• [Document extract]
Expanding Universe and the Red Shift

What is this 'echo', and what did it reflect from. If the answer is other objects floating in space, it seems the 'signal' would be very small.
I'll take a stab at an understandable explanation. It takes light some amount of time to travel to us, right? So if we look at a galaxy that's 50 million light years away, we're seeing it as it was 50 million years ago. So looking out very far is looking back in time. If we see a really distant galaxy 10 billion light years away, we're seeing it as it was 10 billion years ago. Look past those, and you'll see whatever was there at the beginning of time. Those photons have been travelling 13.7 billion years, since the universe first cooled enough to allow photons to pass through, and are just now arriving at our instrument.
 
The reason none of those explanations works is because of a misunderstanding of the term "red shift". Red shift doesn't mean the light becomes more red; it may do so, or it may become less red.

• [Assignment A] Quote the expanding-universe passage from "What is this" up to and including "at our instrument.".
• [Assignment B]
Answer these questions using the expanding-universe passage:
(i) How far away is the first galaxy used as an example?
(ii) How long have the photons from the beginning of time been traveling?
(iii) According to the passage, what does red shift not mean?
• [Assignment C] List every numerical quantity stated in the expanding-universe passage, with its unit, in the order it appears.
The entries after this passage come from a different source.

• [Listed entries]
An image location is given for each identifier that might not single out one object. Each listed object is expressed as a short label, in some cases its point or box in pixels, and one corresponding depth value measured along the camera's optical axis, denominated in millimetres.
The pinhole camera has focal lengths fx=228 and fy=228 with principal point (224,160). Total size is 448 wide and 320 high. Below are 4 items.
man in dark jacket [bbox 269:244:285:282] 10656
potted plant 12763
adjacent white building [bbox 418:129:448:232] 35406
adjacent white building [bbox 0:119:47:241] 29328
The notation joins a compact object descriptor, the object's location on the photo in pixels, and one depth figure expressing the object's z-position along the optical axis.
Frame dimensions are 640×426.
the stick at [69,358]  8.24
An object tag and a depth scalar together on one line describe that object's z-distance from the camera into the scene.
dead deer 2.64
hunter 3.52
---
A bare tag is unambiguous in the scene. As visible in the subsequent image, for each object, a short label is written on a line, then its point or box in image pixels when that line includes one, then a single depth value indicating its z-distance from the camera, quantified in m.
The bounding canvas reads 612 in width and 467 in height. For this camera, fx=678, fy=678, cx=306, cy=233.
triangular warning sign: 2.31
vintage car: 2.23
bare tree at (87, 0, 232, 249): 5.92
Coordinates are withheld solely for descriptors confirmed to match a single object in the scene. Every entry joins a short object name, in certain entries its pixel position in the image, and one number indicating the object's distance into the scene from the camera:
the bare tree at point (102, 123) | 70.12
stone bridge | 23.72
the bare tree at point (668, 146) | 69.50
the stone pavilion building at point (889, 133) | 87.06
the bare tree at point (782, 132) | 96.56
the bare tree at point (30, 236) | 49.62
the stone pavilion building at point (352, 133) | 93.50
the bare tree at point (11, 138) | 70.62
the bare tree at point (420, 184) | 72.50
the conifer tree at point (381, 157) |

• [Task answer A]
What is this 'echo', and what did it reflect from. If the answer is other objects floating in space, it seems the 'signal' would be very small.
I'll take a stab at an understandable explanation. It takes light some amount of time to travel to us, right? So if we look at a galaxy that's 50 million light years away, we're seeing it as it was 50 million years ago. So looking out very far is looking back in time. If we see a really distant galaxy 10 billion light years away, we're seeing it as it was 10 billion years ago. Look past those, and you'll see whatever was there at the beginning of time. Those photons have been travelling 13.7 billion years, since the universe first cooled enough to allow photons to pass through, and are just now arriving at our instrument.

• [Task answer B]
(i) 50 million light years
(ii) 13.7 billion years
(iii) That the light becomes more red

• [Task answer C]
50 million light years
50 million years
10 billion light years
10 billion years
13.7 billion years